I recently bought a ruff wear lead and a Vizsla was on the packagin for that. I think they advertise for the Ruff Wear backpacks too.


----------



## raps702 (Dec 19, 2010)

Hey treetops, you must live in Canada, noticed the presidents choice bag, we went to Victoria, BC for xmas (inlaws live there) and we went to a Superstore!! We live in Seattle, Wa and I do believe it was the Bowsers pet products that we saw the doggy bed picture of the vizsla....


----------



## JillandDan (Sep 8, 2010)

I saw a dog toy company the other day at Petsmart with a V on it. I was asking the person for help finding a toy that wouldn't be destroyed in 2 minutes and she asked breed of dog. I told her and she had that confused look so I pointed to the toy. The brand is Starmark. The V is on it at the top upside down. There is also a brand of dog food that has a V on the ad. We saw it at a small pet store here in DE.


----------



## SandraDee (Oct 19, 2010)

Crown Royal used to have Vizsla's in their ads.

I actually hate seeing V's used in marketing.
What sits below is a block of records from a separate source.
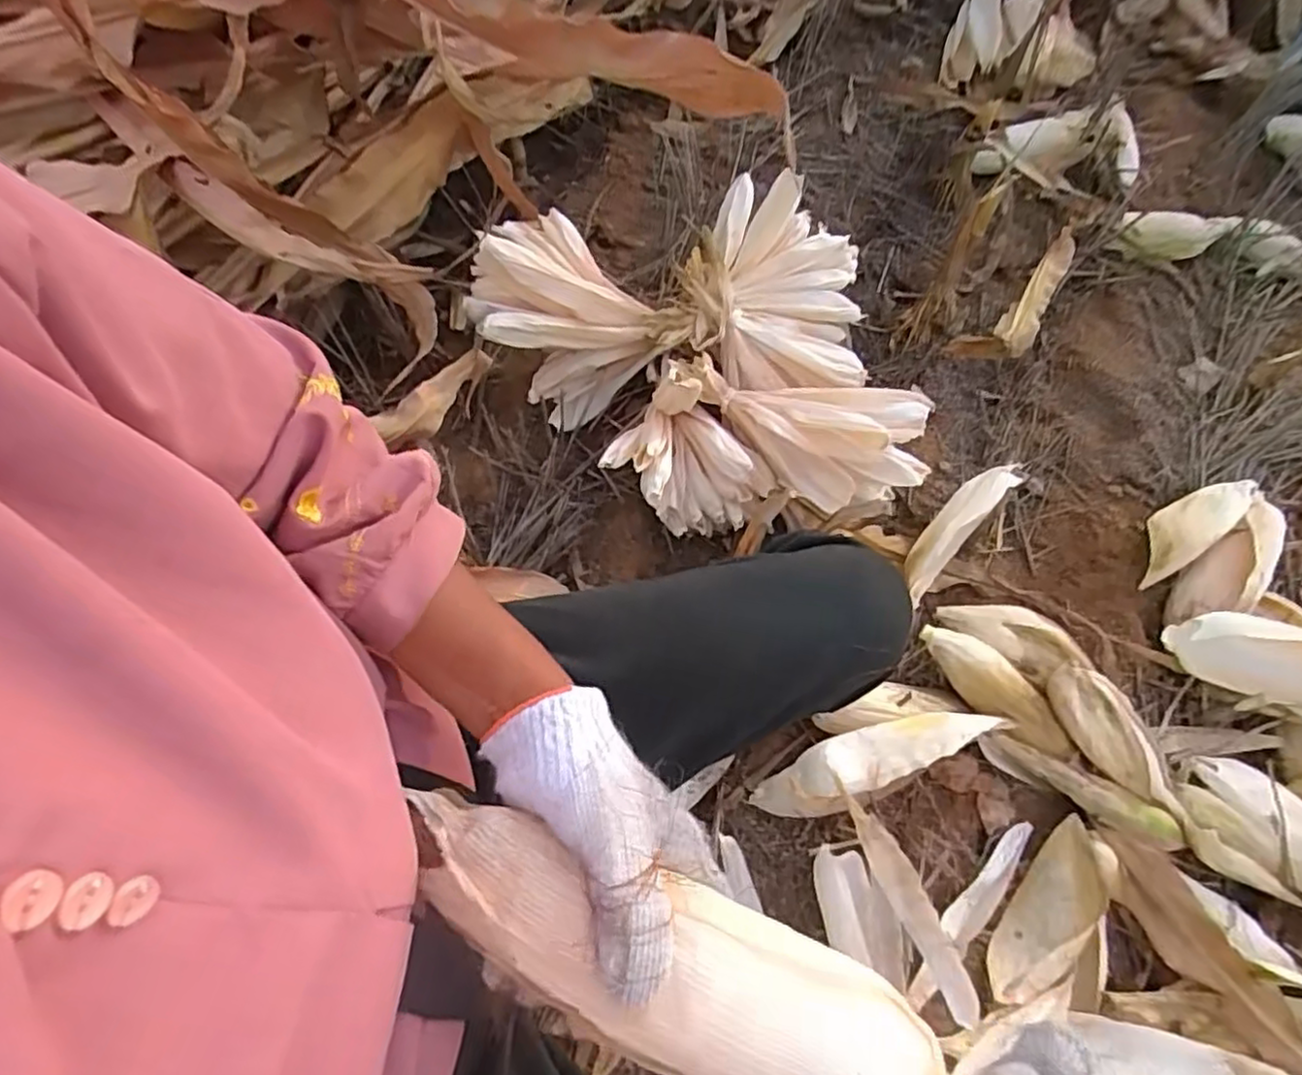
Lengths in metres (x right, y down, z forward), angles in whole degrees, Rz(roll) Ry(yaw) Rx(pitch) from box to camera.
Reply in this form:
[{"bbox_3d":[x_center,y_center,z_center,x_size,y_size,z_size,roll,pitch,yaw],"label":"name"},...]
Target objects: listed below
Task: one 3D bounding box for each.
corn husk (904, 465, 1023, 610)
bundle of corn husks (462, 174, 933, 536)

I would Like them to be kept a nice little secret


----------



## scooby (Mar 23, 2009)

our out of hours vets use a V on their posters, quite appropriate with the amount of times Scoobys been to visit !!! thank heavens for insurance


----------



## vizslarunner (Oct 20, 2010)

our puppy pad packaging had a vizsla on it.

and Smuttynose Brewing has a beer called the Old Brown Dog Ale, and i'm pretty sure the dog used in the picture is a vizsla


----------



## Crazy Kian (Aug 10, 2009)

vizslarunner said:


> our puppy pad packaging had a vizsla on it.
> 
> and Smuttynose Brewing has a beer called the Old Brown Dog Ale, and i'm pretty sure the dog used in the picture is a vizsla


hmmm..... a chocolate vizsla ???


----------



## JillandDan (Sep 8, 2010)

I just found another on Nutro's website. I was looking into their Nutro Natural since Blue buffalo still isn't agreeing with Holley's stomach and there it was at the top of the screen.


----------



## Bellababy (Mar 31, 2010)

Ralph Lauren once used them in a photo advert. If you google Ralph Lauren and Vizslas it will show up in a line of other adverts using vizslas, but this one is my favourite, the two vizslas in in are just stunning and the photo is so stylish.


----------